Kentucky
Related: About this forumDid 4 out of 10 Kentucky Democrats vote for Mitch McConnell last year?
If you're a Kentucky Democratic Party official still reeling from the results of last year's U.S. Senate race, you might want to look away.
Forty-three percent of Democrats who voted pulled the lever for Mitch McConnell last year, according to an analysis done by the U.S. Senate majority leader's longtime pollster, Jan van LoHuisen. In some counties, that number was close to 70 percent.
McConnell's analysis of voting trends gives him a much larger advantage among Democrats than did exit polling conducted last November, which showed 19 percent of Democrats voted for the Republican incumbent instead of his Democratic challenger, Kentucky Secretary of State Alison Lundergan Grimes.
McConnell's team, looking at voting data posted by the Secretary of State's office, drew their conclusions using a method called ecological inference the process of using patterns in aggregate data to make inferences about individual-level actions. Van LoHuisen said he relied on statistical procedures and software designed by Harvard professor Gary King to enhance the accuracy of ecological inference.
Read more here: http://www.kentucky.com/2015/04/03/3782981_sam-youngman-did-4-out-of-10-kentucky.html
yeoman6987
(14,449 posts)What are they thinking. We are worried about getting Democratic voters to the polls...good. But we have to ensure they vote Democratic too. I find that hard to believe 1 in 5 Democratic voters voted for Repugs? Won't even entertain his numbers which are suicidal if true.
They voted for him they are not Dems...No other way for it to be.
SheilaT
(23,156 posts)it was widely assumed that most Republican women would cross party lines to vote for a woman, Alison Lundergan Grimes, and that didn't happen.

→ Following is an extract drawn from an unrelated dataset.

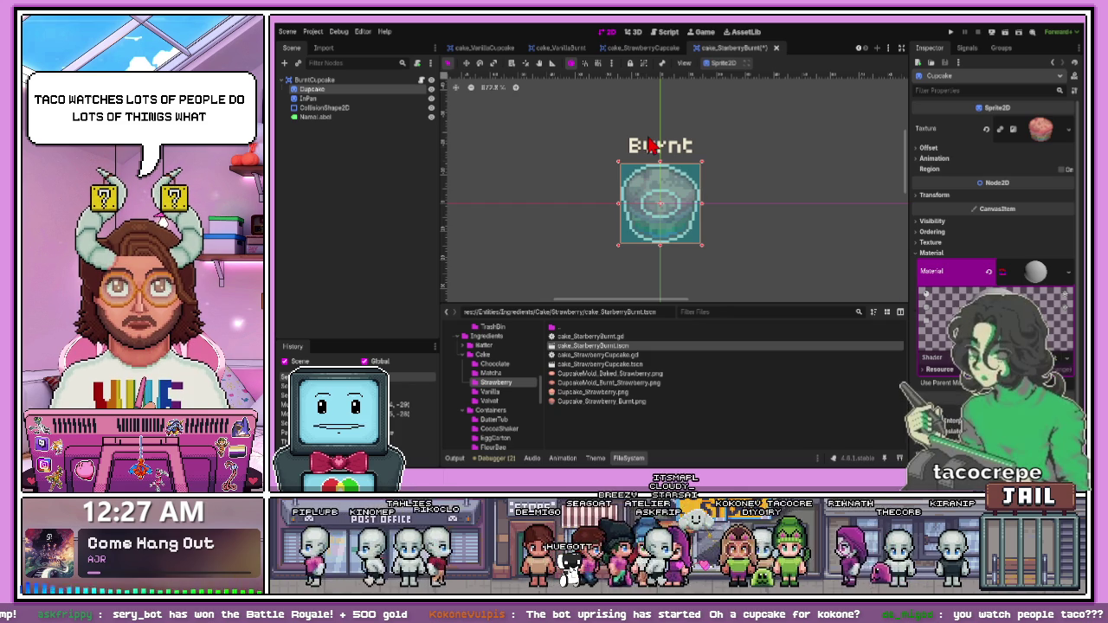
Step: Deselect the sprite and browse to the Vanilla cake folder in FileSystem
left_click(715, 190)
scroll(640, 208, "up", 2)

Grimes's loss, as well as Wendy Davis's in Texas, should make people understand that there is not as huge a yearning for women Senators, Governors, or Presidents as they think.
tularetom
(23,664 posts)When the voters have to choose between two republicans, one of whom has a "D" after their name, who can blame them for choosing the one who can steer a lot of pork their way.
MisterP
(23,730 posts)far left!
yes it's needed
fredamae
(4,458 posts)awful lot of disenfranchised, pissed off Republicans who loath the radical shift to "the crazy" in their party. Democrats do not hold any sort of monopoly on being pissed off at our leadership and leaving the party. So, many GOP switched to the Democratic Party.....but that doesn't mean they won't selectively vote for what used to be "their own".
They must have Believed McConnell's sob stories about being victimized by Reid and the Dem Senate Majority.

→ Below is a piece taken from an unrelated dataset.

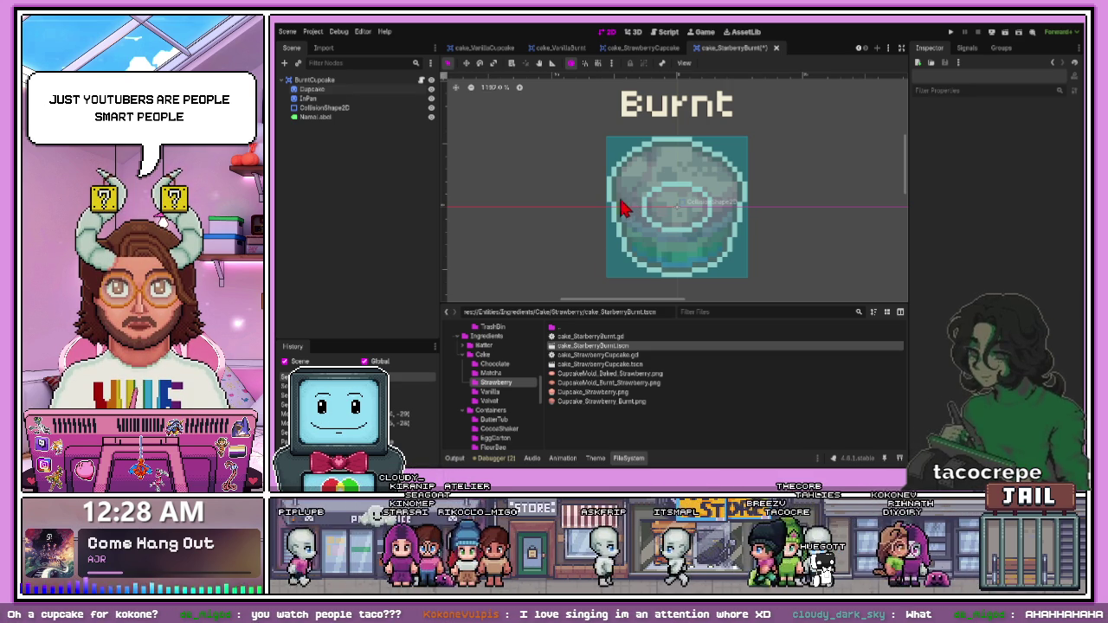
left_click(490, 391)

Even tho the new session is only a few weeks old...and in spite of the fact they've already taken Many work days off....If we miraculously got a "do-over" for the 2014 election right now, I'm guessing the outcome would be very different based upon observed GOP performance since they took Full control.
I'm sure it's much more complicated than just one "thing"...coupled with the fact the GOP is way better at lying (they call it, messaging)that may be a part of it.